Recovering alcoholics are excluded from mainstream education and training because they are seen as difficult and unlikely to succeed. Amanda Seller, ARP’s fundraising and communications manager, says that their clients are “highly articulate, humorous, strong characters, but in a college environment, people find them a bit much”.

They are often extremely vulnerable; social rejection lowers their already severely damaged self-esteem, and provides an excuse to return to the bottle.

Under-funded alcohol charities are traditionally hard-pushed just to get clients off drink and ensure they are adequately provided for. But the college partnership is enabling the charity to offer clients a highly structured transitional stage, a supportive step on the long road from dependency to work.

Meena Wood, head of the School of Continuing Education at Southwark College, says that when approached by Seller in October 1998, she seized the opportunity because it fitted the Government’s drive for partnerships in the context of widening participation and lifelong learning.

“Our role as training provider is to facilitate and upskill ARP staff,” she says. “ARP will benefit more than us: some of their clients may eventually come to us, or they may go to other colleges. The important thing is that they will get access to vocational training.”

Seller had the idea for the project after hearing about the Adult and Community Learning Fund, a pilot scheme intended to reach socially excluded learners, it is being administered by the National Institute of Adult Continuing Education and the Basic Skills Agency.

She approached five London colleges to find a partner agency, but was disappointed when all except Southwark suggested an off-the-peg course.

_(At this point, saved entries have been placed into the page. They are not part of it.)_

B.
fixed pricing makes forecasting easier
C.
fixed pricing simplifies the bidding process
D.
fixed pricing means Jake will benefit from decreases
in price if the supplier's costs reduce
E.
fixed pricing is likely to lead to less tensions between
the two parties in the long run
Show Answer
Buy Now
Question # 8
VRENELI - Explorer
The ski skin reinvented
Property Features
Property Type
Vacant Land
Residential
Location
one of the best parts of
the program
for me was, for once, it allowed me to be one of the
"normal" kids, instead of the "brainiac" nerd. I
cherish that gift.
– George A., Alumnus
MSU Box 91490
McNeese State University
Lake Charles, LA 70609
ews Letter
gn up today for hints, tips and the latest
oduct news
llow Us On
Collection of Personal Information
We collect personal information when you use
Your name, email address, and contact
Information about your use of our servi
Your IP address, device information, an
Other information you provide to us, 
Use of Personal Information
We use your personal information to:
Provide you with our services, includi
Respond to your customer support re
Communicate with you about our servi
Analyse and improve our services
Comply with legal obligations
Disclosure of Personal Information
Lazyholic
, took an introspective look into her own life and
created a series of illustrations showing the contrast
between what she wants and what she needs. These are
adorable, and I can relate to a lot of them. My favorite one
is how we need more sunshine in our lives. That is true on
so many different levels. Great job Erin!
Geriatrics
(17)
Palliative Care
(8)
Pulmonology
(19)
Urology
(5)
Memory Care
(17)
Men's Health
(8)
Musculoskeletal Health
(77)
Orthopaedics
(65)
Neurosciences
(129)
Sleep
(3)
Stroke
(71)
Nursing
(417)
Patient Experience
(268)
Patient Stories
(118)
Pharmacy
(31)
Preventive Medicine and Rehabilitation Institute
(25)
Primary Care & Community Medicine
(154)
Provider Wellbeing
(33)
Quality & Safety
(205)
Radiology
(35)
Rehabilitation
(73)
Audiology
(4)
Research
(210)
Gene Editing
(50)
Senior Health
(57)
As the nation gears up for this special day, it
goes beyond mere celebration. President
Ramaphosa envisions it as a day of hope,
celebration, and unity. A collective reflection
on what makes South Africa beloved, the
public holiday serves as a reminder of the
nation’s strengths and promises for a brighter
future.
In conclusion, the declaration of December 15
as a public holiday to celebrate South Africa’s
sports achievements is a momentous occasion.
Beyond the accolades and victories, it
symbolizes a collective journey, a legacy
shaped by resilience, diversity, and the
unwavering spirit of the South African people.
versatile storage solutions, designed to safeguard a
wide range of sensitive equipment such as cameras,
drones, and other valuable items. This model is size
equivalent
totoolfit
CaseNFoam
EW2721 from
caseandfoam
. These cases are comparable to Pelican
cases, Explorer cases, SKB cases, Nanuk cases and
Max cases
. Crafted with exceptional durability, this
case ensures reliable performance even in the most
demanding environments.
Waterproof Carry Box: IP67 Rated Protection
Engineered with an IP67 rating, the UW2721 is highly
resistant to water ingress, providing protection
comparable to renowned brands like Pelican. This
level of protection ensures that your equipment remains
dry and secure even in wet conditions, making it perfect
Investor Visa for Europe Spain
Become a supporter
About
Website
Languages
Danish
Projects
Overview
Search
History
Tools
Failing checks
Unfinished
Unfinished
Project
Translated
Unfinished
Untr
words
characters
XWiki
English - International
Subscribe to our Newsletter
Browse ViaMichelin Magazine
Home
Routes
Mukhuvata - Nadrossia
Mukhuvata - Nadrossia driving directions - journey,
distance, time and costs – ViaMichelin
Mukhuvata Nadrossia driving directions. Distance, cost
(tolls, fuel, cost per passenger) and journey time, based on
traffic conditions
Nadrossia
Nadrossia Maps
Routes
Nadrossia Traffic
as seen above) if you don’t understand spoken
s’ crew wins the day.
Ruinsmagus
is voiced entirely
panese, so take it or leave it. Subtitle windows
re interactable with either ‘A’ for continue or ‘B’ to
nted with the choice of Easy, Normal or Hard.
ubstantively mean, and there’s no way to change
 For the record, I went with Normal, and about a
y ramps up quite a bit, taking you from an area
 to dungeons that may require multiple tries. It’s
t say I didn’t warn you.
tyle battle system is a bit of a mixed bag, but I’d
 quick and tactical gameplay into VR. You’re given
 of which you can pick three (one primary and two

Seller and Wood joined forces to devise from scratch a project that would address client needs. They put in a bid, and received around pound;100,000 for a two-year project.

Seller was very impressed with the way the fund was devised: “You were encouraged to be creative and take risks, so long as you got the end result.”

They ended up funding a very wide range of schemes. She is hopeful that success stories will mean the fund is put on a permanent footing.

“Clients will be asked to set individual outcomes,” says Tracey Bell, who manages the ARP project in Southwark. “We see this as a stepping stone to accessing services in the community. We hope a high percentage will go on to a New Deal voluntary scheme or a college course.”

“Nationally, I’m not aware of more than five or 10 projects like this,” says Wood. “I don’t think there’s anything quite so innovative as what we’re doing.”